So being the avid Ford enthusiast, I went out and purchased a rough Mustang for a good price, a California emissions 1999 Mustang GT with 160K miles on it. You could say this was a "barn find" because it was literally found in a barn, but its not in that great of condition. The previous owners didn't take good care of it, but they were an older couple so the vehicle is completely stock - stock exhaust and not even a cold air intake on it...
Why was it so cheap? Well once the engine warmed up you understood why. A loud ticking knocking noise was evident after about 2 minutes of run time. Now we know why it was stored in the barn for a few years. After closer inspection it seemed the noise was coming from the front cover area so I drove it home and figured oh well.
Once I got it into the garage, I tore apart the front end. I'm pretty comfortable with modular timing systems if you didn't notice. Ah yes, an easy find - a bad timing tensioner on the right bank. Since I was there, I decided to order up a set of Comp Cams 262AH. The cheapest I found them was on Amazon, but they come and go as far as availability. I figured "why not!". I also ordered all new Ford timing components.
That's when things went kind of south for me. The cams installed with ease, but I noticed all my timing components were wrong even though I looked them up by VIN. Based on my year, I should of had a Windsor block but mine was a Romeo. I didn't think much about it and just got the stuff that fit the Romeo block. Everything was honky dory for awhile.

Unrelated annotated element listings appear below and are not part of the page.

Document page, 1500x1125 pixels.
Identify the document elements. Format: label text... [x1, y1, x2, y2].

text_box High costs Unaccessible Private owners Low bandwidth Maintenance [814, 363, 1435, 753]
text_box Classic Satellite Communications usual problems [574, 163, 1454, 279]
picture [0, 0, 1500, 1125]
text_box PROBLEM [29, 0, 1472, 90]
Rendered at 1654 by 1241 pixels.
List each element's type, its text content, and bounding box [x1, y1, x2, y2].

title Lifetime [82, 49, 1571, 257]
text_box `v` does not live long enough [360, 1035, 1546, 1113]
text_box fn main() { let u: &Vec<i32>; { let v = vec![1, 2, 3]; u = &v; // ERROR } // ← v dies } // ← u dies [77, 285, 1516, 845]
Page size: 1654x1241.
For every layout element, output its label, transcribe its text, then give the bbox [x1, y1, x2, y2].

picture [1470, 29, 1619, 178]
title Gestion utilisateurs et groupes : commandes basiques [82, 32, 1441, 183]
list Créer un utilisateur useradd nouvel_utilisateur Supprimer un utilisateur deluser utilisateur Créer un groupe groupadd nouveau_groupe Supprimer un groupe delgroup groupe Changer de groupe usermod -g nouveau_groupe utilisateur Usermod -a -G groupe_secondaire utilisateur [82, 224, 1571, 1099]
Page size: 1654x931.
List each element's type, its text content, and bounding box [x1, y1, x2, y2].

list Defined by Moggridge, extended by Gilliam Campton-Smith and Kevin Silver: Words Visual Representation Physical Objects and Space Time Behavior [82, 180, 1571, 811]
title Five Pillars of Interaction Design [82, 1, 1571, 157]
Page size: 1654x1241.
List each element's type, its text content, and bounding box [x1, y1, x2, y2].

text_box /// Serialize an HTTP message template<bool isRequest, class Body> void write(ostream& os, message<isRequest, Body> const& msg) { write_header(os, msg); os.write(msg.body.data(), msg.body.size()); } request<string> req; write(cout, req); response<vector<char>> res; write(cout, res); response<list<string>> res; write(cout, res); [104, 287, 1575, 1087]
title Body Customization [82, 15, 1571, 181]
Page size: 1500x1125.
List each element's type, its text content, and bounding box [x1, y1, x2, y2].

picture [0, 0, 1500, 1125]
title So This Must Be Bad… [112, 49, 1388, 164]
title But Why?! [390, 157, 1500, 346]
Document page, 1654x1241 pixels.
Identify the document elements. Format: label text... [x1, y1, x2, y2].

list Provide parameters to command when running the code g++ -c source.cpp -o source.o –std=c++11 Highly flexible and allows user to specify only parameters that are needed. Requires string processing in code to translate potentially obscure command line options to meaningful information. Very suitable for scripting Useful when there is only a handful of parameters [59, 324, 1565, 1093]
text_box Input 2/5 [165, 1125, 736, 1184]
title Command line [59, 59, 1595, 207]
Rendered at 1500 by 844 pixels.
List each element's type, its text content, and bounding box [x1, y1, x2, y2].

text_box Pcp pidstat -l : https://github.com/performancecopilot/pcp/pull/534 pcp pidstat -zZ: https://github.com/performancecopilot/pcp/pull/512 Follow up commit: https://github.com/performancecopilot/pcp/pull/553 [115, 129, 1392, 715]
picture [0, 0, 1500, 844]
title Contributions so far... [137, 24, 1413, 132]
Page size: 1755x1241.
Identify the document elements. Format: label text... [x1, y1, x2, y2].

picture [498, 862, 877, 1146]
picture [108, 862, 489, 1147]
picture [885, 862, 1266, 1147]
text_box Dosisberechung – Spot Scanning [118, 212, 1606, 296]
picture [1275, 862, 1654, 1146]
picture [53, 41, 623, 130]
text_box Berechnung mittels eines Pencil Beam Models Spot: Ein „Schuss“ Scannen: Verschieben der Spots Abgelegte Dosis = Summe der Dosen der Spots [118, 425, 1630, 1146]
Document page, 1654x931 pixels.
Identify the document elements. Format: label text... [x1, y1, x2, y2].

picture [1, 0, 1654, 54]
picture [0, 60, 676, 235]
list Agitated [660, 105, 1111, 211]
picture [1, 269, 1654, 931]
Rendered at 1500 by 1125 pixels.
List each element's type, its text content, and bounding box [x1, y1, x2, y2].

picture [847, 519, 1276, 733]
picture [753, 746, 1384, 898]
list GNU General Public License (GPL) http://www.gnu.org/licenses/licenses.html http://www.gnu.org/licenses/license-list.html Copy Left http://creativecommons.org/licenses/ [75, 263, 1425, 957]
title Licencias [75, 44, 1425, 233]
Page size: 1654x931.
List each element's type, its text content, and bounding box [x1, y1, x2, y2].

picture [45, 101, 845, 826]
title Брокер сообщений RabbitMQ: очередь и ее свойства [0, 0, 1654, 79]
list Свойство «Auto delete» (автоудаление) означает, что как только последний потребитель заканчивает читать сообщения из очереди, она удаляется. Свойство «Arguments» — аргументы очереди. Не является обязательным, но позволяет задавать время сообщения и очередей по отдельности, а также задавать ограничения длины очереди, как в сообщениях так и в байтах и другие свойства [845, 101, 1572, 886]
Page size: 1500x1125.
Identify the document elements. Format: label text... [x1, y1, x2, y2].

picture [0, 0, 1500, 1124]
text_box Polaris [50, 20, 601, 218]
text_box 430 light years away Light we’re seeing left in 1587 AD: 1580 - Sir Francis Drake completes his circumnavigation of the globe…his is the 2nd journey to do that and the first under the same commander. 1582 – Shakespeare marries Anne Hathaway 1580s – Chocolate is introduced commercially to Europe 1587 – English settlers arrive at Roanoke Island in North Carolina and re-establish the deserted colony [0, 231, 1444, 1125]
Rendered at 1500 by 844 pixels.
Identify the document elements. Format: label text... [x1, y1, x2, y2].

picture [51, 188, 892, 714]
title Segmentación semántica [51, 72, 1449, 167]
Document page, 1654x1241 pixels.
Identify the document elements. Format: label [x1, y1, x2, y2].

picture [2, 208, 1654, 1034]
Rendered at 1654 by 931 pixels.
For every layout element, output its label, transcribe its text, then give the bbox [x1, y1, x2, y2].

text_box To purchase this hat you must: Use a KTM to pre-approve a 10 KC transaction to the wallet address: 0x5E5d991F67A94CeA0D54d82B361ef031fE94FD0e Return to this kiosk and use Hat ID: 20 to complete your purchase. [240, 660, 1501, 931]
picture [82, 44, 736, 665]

A few mods later, a buddy of mine wanted to run my car. He drives a self turbocharged Honda Civic pushing maybe 5psi of boost. I figured what the heck, Ill run him. We raced from a dig and from a rolling 20 and in both cases the Mustang barely won but that poor old 4.6L gave its all - I now had a rod knock. I spun a rod bearing. I get it home, rip the engine out, and tear it down and find something rather bizarre.
The block had been changed. I did have a Romeo block, and based on the casting numbers, it was out of a 1997 F150. The heads were the original Windsors that came with the car. That created some unique set of problems and advantages. Since it was a NPI block with PI heads, it created a compression ratio of around 10.5 to 1. I should have been running premium, but I wasn't aware. The other issue was that those 262ah grind cams were not to be used with a NPI block. Every single piston had marks from kissing the intake valves. Apparently its a wide spread issue with the NPI blocks but doesn't bend the valves because the intake valve actually hits the piston on its way down. The fix is regrinding stock valves and removing the lip or going with aftermarket valves.